Tim contribuisce all'alleanza con 340 milioni l'anno. É questa la vera chiave di lettura di quanto sta accadendo in Italia, le partite in streming prima che il Paese fosse pronto. Significa catapultare dall'oggi al domani un Paese con un "digital divide" imbarazzante nel futuro dello streaming. I padroni della serie A, presidenti famelici praticanti soltanto delle religione del denaro, di fronte al malloppo, si sono ritenuti in una botte di ferro. Si sono consegnati mani e piedi a Dazn-Tim.

Dazn, in Germania, ha appena firmato un contratto con Comcast per avere due canali su Sky. Come avveniva in Italia fino all'anno scorso. Ora non più: Gubitosi, l'ad di Tim, ha escluso ogni relazione con Sky. 

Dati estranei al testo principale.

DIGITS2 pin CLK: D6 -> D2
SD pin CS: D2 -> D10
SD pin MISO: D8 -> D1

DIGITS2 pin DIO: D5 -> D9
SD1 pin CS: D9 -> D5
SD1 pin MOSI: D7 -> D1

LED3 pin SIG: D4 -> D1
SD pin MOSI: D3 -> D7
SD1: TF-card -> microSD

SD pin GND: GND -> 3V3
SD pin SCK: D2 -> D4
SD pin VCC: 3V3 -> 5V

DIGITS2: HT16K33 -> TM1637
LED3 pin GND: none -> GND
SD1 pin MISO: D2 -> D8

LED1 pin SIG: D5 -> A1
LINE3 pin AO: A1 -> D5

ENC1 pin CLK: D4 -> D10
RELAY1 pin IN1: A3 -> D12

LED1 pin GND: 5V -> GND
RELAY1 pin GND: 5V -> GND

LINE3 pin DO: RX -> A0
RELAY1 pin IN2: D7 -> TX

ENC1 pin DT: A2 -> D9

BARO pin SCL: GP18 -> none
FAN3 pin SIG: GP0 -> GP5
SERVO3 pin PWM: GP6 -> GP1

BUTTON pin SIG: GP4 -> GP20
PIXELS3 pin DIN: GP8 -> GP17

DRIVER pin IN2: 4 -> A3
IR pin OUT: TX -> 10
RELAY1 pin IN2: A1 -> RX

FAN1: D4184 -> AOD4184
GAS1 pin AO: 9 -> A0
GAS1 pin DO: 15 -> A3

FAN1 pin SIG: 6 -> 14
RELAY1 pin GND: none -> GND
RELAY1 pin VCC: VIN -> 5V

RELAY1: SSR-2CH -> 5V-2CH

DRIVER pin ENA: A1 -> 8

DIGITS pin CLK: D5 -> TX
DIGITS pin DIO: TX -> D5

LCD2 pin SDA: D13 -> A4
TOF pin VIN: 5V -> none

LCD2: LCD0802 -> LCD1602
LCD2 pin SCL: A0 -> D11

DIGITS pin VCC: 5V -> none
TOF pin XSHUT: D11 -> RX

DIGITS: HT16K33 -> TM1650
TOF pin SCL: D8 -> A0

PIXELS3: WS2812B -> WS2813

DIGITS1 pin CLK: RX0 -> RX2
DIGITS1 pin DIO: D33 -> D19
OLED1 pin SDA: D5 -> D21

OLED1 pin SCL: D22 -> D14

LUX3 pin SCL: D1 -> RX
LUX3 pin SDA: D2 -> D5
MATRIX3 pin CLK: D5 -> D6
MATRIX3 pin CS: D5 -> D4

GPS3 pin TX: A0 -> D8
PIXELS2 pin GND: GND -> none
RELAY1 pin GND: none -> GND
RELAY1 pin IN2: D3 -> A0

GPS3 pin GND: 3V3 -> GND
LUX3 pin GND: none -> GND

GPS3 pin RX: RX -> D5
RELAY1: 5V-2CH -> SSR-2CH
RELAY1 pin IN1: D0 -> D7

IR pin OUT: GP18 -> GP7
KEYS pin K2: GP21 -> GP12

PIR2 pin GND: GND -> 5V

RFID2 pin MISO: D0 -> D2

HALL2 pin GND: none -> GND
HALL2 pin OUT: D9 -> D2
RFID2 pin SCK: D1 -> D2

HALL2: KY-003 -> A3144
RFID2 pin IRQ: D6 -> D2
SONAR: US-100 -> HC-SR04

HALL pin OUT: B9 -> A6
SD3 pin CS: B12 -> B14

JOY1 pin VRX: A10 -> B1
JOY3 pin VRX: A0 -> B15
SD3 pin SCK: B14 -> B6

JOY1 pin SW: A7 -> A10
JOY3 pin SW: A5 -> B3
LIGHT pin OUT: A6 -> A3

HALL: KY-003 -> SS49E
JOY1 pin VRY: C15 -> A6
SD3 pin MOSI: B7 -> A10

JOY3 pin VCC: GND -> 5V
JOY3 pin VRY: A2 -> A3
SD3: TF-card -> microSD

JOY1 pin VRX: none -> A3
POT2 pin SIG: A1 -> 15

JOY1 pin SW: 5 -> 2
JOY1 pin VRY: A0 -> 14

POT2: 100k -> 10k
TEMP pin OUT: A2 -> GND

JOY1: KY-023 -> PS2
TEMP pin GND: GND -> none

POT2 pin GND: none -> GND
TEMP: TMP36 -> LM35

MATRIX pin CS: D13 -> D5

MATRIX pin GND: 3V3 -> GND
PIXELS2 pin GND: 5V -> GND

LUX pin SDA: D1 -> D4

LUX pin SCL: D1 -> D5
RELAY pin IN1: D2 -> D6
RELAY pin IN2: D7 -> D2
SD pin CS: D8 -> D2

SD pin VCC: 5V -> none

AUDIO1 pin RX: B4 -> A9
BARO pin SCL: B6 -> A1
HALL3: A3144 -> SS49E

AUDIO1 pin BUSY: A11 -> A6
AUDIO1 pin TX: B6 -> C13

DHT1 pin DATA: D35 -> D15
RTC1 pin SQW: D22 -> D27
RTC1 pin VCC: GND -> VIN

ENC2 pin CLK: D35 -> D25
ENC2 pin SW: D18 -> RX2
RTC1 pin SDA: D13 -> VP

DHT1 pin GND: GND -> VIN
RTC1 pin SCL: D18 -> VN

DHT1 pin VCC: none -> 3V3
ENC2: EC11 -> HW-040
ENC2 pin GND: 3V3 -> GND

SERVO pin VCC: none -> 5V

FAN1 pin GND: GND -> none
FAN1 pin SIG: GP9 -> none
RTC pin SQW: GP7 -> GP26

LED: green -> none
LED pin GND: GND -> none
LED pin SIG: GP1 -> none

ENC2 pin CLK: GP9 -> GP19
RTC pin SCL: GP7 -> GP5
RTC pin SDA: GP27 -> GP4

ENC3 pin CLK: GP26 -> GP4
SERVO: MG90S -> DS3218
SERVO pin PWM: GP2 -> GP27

Alle cifre attuali, l'investimento non si ripagherebbe mai. Nessuna possibilità di andare in pari, alla luce dei dati che emergono dall'inizio del campionato di serie A e dal parziale ritorno del pubblico negli stadi. Ma Blavatmik ha tempo e soldi per vincere anche questa sfida. Perplessi i tifosi di calcio italiano: Dazn ha battuto male il calcio d'inizio, la palla al centro andrà gestita in maniera più consona alle esigenze e alle aspettative degli utenti. Se paghi, devi poter vedere come si deve.